* _Problem description_
Down to the last word, output the records below, skipping any images.

* _Information supplied_
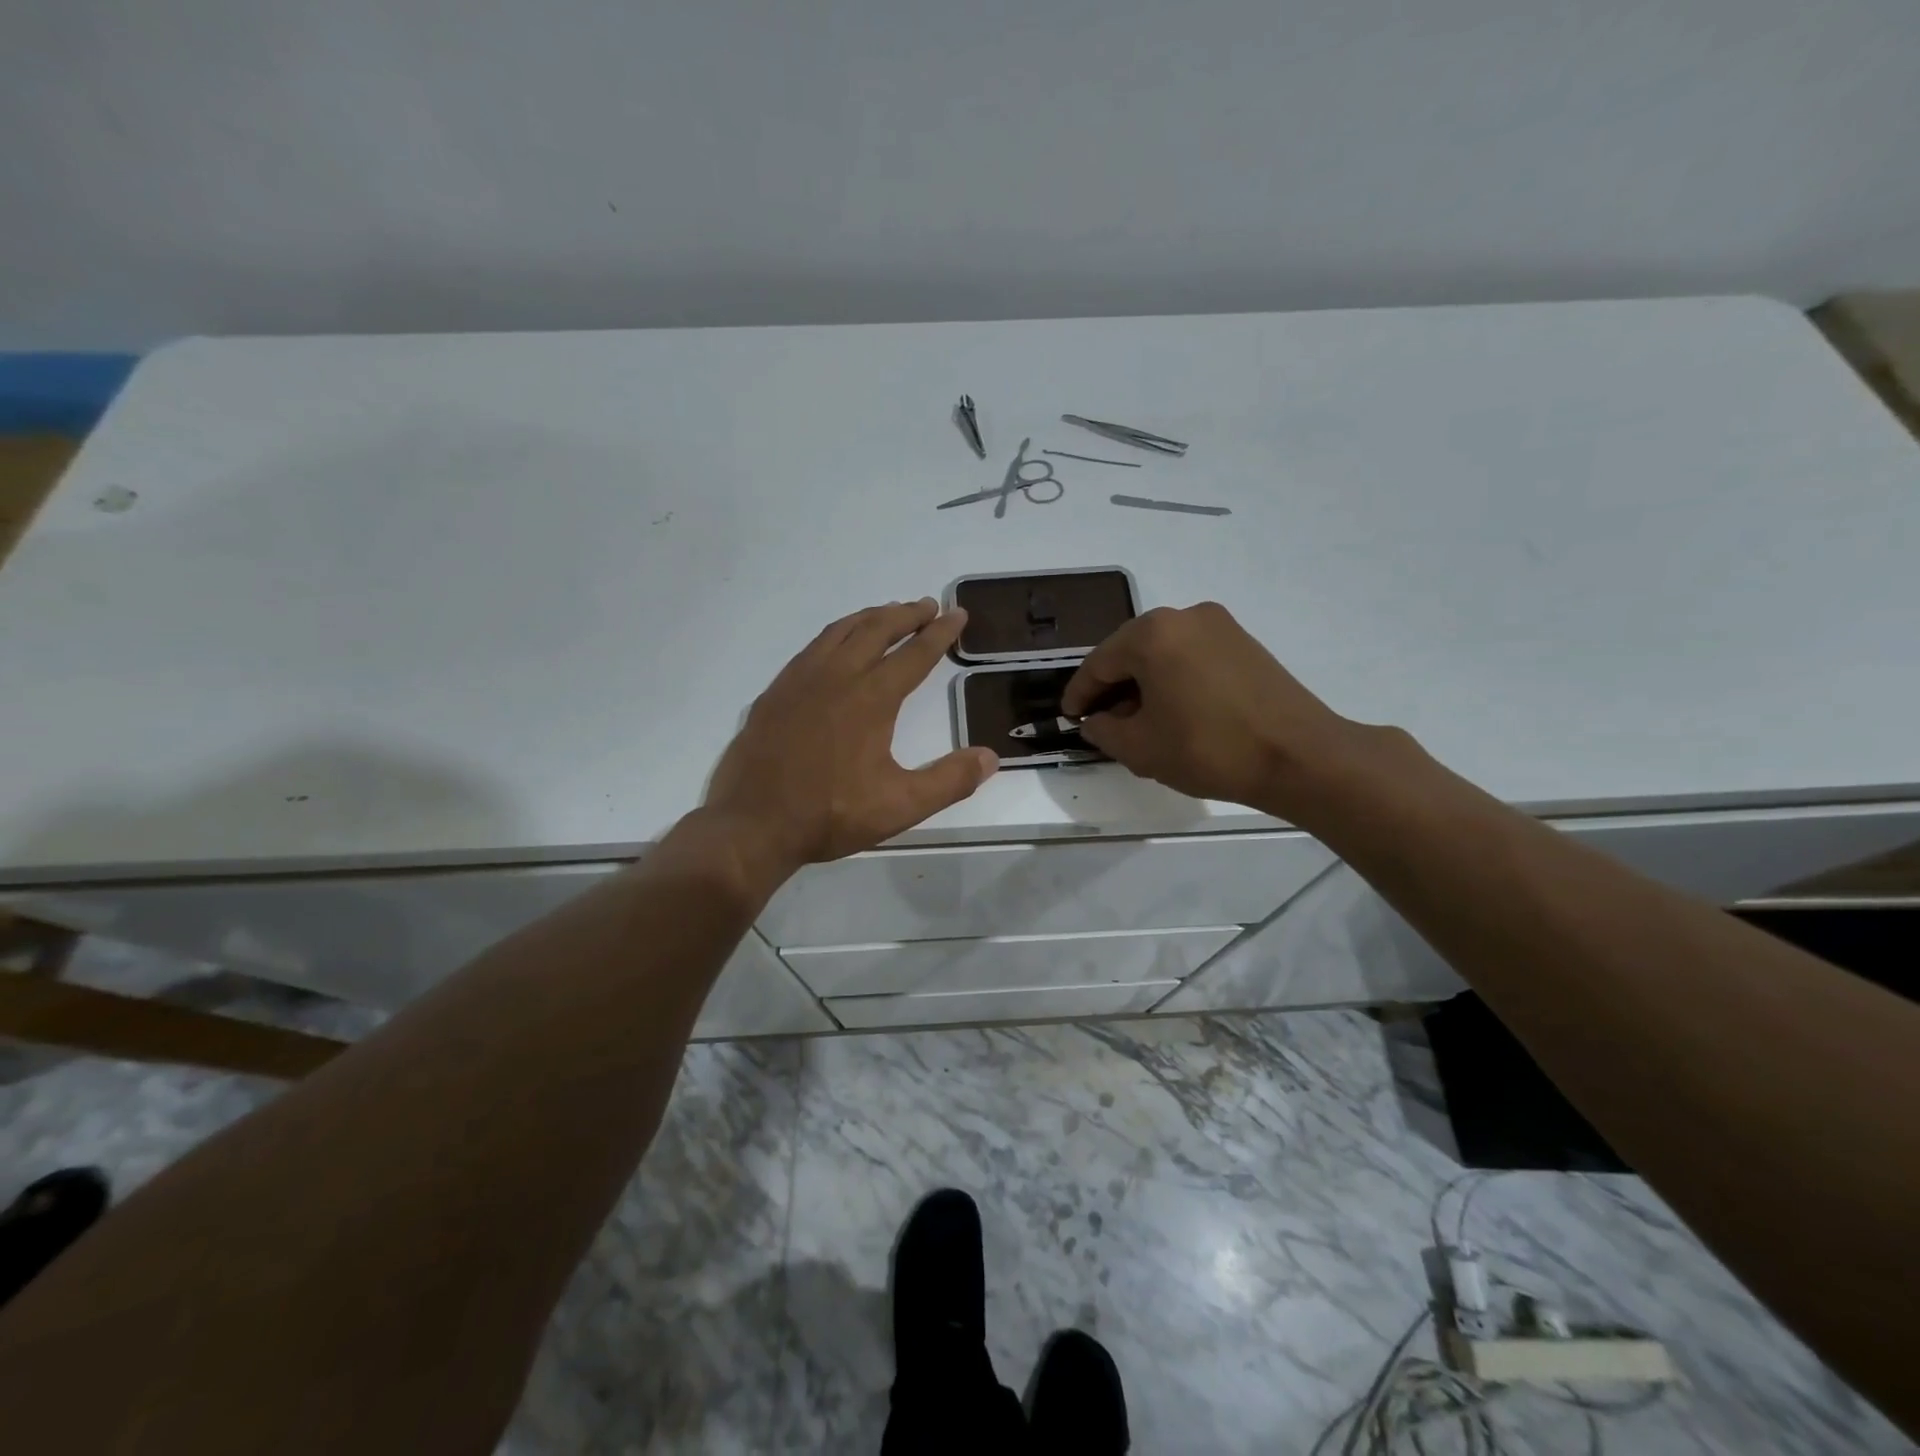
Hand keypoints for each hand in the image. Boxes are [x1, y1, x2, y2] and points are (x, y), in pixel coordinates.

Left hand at [704, 599, 997, 873]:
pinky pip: (812, 648)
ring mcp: (800, 681)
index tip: (957, 614)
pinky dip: (836, 634)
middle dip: (906, 614)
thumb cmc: (830, 815)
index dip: (940, 633)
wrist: (753, 824)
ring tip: (889, 613)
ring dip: (870, 617)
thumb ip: (949, 781)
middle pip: (876, 630)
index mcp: (871, 698)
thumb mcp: (900, 806)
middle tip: (928, 606)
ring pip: (840, 632)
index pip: (914, 655)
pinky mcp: (775, 693)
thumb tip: (990, 757)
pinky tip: (837, 646)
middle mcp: (836, 677)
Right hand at [1061, 601, 1370, 813]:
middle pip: (1131, 652)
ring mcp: (1219, 625)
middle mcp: (1184, 617)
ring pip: (1163, 653)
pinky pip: (1192, 656)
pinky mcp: (1244, 642)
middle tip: (1102, 722)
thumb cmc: (1208, 749)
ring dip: (1144, 684)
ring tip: (1139, 721)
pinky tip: (1175, 711)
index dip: (1080, 694)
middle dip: (1113, 687)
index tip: (1070, 717)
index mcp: (1151, 634)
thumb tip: (1096, 722)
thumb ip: (1105, 731)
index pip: (1099, 663)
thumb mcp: (1141, 749)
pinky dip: (1174, 679)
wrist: (1299, 756)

* _Solution below_
Hand keypoints for each hand in the image. Boxes are [x1, y1, x2, y2] and points are (x, y), in pixel coordinates.

Left hand at [704, 599, 997, 873]:
pinky pip: (812, 648)
ring mcp: (800, 681)
index tip: (957, 614)
pinky dip: (836, 634)
middle dip: (906, 614)
thumb cmc: (830, 815)
index dip: (940, 633)
wrist: (753, 824)
ring tip: (889, 613)
ring dip: (870, 617)
thumb ip: (949, 781)
middle pip: (876, 630)
index mcp: (871, 698)
thumb mcp: (900, 806)
middle tip: (928, 606)
ring pip: (840, 632)
index pip: (914, 655)
pinky mcp: (775, 693)
thumb tip: (990, 757)
pinky tip: (837, 646)
middle mcp: (836, 677)
Right hand at [1061, 601, 1370, 813]:
middle pip: (1131, 652)
ring mcp: (1219, 625)
middle mcp: (1184, 617)
ring pip: (1163, 653)
pinky pip: (1192, 656)
pinky mcp: (1244, 642)
middle tip: (1102, 722)
thumb cmc: (1208, 749)
ring dip: (1144, 684)
ring tip: (1139, 721)
pinky tip: (1175, 711)
index dip: (1080, 694)
middle dip: (1113, 687)
index tip: (1070, 717)
index mcp: (1151, 634)
thumb tip: (1096, 722)
thumb ip: (1105, 731)
index pip: (1099, 663)
thumb mcp: (1141, 749)
pinky dip: (1174, 679)
wrist: (1299, 756)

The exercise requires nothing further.